> Provided passage
- - -

In the course of defending his champion fish he shook the hands of American presidents, appeared in a photo of a salmon-rod wielding Putin, and met Nicola Sturgeon, capturing her attention by detailing the revenue Iceland earns from sport fishing.
No-one went to his paper-strewn office in Reykjavik. He did the travelling. He committed the air-time. If he was un-histrionic as a public speaker, it didn’t matter. ‘Orri is here’, people comforted themselves. Quietly humorous, he doggedly stuck to his subject: how can we save more salmon?
His message was never muddled, for he was the sole conduit. There was no team. He carried no bulky files. It was in his head. If he promised the money, it would arrive. At the point of committing, he did not have it but – and this is the astonishing bit – he knew he could raise it. For Vigfússon, acquiring the money was secondary, a detail. He never failed to pay. His backers were often American.
As a deal-maker he is responsive and flexible. There is no background angle, no forbidden zone. If it helps wild salmon he is there, in the frame.
Policies and initiatives have poured out of his office in Reykjavik for thirty years. Although they derive from him only, he vets his ideas with a trusted circle of international helpers. That way he avoids mistakes.

- - -

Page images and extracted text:
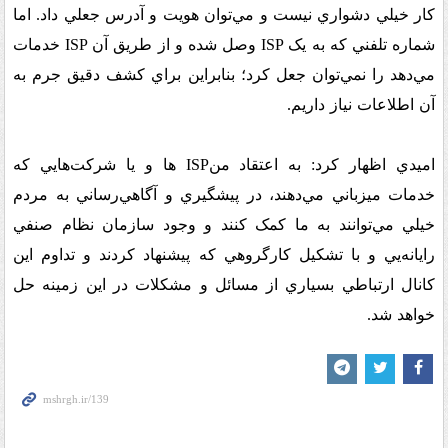
کار خيلي دشواري نيست و مي‌توان هويت و آدرس جعلي داد. اما
شماره تلفني که به يک
ISP
وصل شده و از طريق آن
ISP
خدمات
مي‌دهد را نمي‌توان جعل کرد؛ بنابراين براي کشف دقيق جرم به
آن اطلاعات نياز داريم
.
اميدي اظهار کرد: به اعتقاد من
ISP
ها و يا شرکت‌هايي که
خدمات ميزباني مي‌دهند، در پيشگيري و آگاهي‌رساني به مردم
خيلي مي‌توانند به ما کمک کنند و وجود سازمان نظام صنفي
رايانه‌يي و با تشکيل کارگروهي که پيشنهاد کردند و تداوم اين
کانال ارتباطي بسياري از مسائل و مشکلات در اين زمينه حل
خواهد شد
.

- - -

> Prompt 1
Update the records by changing every "ISP" to "Internet provider" and keeping everything else the same. Omit the pictures from your answer.
> Prompt 2
Go on with the profile of Vigfússon's salmon-conservation work from where it stops.

> Exercise result 1
کار خيلي دشواري نيست و مي‌توان هويت و آدرس جعلي داد. اما
شماره تلفني که به يک
Internet provider
وصل شده و از طريق آن
Internet provider
خدمات
مي‌دهد را نمي‌توان جعل کرد؛ بنابراين براي کشف دقيق جرم به
آن اطلاعات نياز داريم
.
اميدي اظهار کرد: به اعتقاد من
Internet provider
ها و يا شرکت‌هايي که
خدمات ميزباني مي‌دهند، در پيشگيري و آگاهي‌رساني به مردم
خيلي مي‌توانند به ما کمک کنند و وجود سازمان نظام صنفي
رايانه‌يي و با تشکيل کارگروهي که پيشنهاد کردند و تداوم اين
کانال ارتباطي بسياري از مسائل و مشکلات در اين زمينه حل
خواهد شد
.

> Exercise result 2
Above all, he knows every detail of salmon survival. He is aware in real-time of temperature movements in the north Atlantic. He is fed information by fishing boats. Do you know when the capelin breeding season starts and finishes? Orri does…
When he understood the damage caused by parasitic sea lice he went on the offensive against salmon farming with undimmed intensity. Now, typically, he is in dialogue with salmon farmers. How can we help wild salmon? It could help you, and it will help me.
When you meet him you feel he has been on a long journey. He is the most successful conservationist spanning more than one country in contemporary times. Slowing up for Vigfússon may have a different meaning than for the rest of us. But even mild deceleration will be felt.